Une offre de formation qui mette en avant les critères d’exigences scientifiques et pédagogiques

mardi 27 mars 2012 par Christophe Vuylsteker

Le service public de l’enseignement supérieur doit remplir cette mission en assurant des formations diversifiées, ouvertes à tous, et sans discrimination sociale.

Depuis le passage LMD qui a détruit les cohérences et progressivités disciplinaires au service d’une prétendue modularité conduisant à l’émiettement des enseignements, les débats sur les formations mettent de plus en plus de côté les questions disciplinaires pour satisfaire toujours plus aux injonctions des appels à projets ministériels (Plan Réussite Licence, Nouvelle Licence).
Pour faciliter le choix des étudiants, il faut poursuivre un travail de remise en cohérence de notre offre de formation.

La soutenabilité de l’offre de formation en terme de charge de travail reposant sur les personnels doit devenir un critère dans son examen par les Conseils.

S’il est légitime de défendre la diversité des champs disciplinaires enseignés, il faut combattre l’inflation des diplômes et des parcours (permise depuis la dé-régulation imposée par le LMD) qui serait le fruit des jeux des concurrences internes à notre établissement.

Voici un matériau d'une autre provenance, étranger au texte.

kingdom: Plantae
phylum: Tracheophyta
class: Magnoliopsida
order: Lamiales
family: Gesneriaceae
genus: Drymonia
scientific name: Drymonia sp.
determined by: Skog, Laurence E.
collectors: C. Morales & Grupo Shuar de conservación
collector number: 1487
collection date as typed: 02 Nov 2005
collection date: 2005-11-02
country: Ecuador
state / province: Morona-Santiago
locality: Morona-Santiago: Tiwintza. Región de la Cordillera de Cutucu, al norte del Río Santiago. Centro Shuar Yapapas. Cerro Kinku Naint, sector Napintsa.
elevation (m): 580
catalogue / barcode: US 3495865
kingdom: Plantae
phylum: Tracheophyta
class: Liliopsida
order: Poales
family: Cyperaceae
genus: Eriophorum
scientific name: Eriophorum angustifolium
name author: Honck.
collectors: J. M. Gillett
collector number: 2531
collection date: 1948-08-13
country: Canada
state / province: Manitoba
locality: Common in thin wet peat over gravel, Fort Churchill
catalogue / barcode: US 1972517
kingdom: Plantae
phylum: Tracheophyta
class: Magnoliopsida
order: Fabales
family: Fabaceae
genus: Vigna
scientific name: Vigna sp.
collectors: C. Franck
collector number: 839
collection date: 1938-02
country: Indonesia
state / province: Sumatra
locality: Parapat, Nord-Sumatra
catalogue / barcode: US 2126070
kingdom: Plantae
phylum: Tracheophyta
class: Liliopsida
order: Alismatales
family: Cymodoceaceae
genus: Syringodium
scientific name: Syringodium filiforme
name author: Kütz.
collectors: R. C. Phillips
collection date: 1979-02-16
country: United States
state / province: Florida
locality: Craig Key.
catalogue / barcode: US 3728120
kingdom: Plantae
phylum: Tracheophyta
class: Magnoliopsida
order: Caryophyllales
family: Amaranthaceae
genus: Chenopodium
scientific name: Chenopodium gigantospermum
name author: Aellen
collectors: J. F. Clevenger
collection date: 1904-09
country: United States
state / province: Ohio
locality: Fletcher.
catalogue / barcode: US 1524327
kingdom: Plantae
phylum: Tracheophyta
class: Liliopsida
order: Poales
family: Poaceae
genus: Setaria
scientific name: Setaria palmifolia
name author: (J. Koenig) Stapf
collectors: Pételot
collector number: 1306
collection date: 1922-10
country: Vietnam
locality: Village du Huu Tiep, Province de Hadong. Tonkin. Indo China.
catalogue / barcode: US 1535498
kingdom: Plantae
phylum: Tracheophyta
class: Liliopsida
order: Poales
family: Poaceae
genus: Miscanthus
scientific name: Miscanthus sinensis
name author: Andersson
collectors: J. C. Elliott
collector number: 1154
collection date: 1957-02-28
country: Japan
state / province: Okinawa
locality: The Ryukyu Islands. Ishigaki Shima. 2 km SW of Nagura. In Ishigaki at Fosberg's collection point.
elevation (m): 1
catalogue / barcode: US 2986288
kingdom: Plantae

Le lien formation / recherche doit exister et perdurer à tous les niveaux et pas seulement au niveaux M et D. L’ensemble de l’offre de formation doit être revu par le CEVU en regard d’une harmonisation entre les UFR et instituts de Lille1 mais aussi entre les universités régionales. Nous considérons que l’offre concertée en terme de formation est possible sans faire éclater les périmètres des universités actuelles.

Formation des maîtres-Conventions avec La Catho.

Non seulement, la réforme de la « mastérisation » des formations d’enseignants a été catastrophique et pour les étudiants et les enseignants-stagiaires, mais elle a exacerbé la concurrence inter-universitaire régionale. Ainsi, l’accord inter-universitaire signé en Janvier 2010 n’a pas été respecté. Il n’y a pas eu de véritable coopération permettant d’empêcher le dépeçage de l’IUFM par redéploiement des supports vacants d’enseignants et d’enseignants-chercheurs car c’est bien la logique de la compétition qui a prévalu. Les accords de co-portage ou cohabilitations n’ont pas été plus appliqués. Ainsi, l’Université d’Artois, intégratrice de l’IUFM, a préféré faire cavalier seul en signant une convention de master sur la formation des maîtres et des enseignants avec un institut confessionnel (la Catho) alors que ce master était cohabilité avec les autres universités.

Nous continuerons notre action pour obtenir la dénonciation de la convention avec la ’Catho’ et nous défendrons une véritable gestion régionale par la mise en place d’un conseil inter-universitaire de la formation des enseignants.

Stigmatisée par cette convention sur la formation des maîtres, l’université d’Artois, n’est pourtant pas la seule à conventionner avec la Catho. Il faudra également étendre la réflexion sur la politique inter -universitaire régionale en matière de convention avec les établissements privés en fixant des principes généraux qui s’appliqueraient à tous. C’est sur de tels actes que l’on pourra juger des réelles volontés politiques de coopération régionale avant d’imposer des intégrations forcées.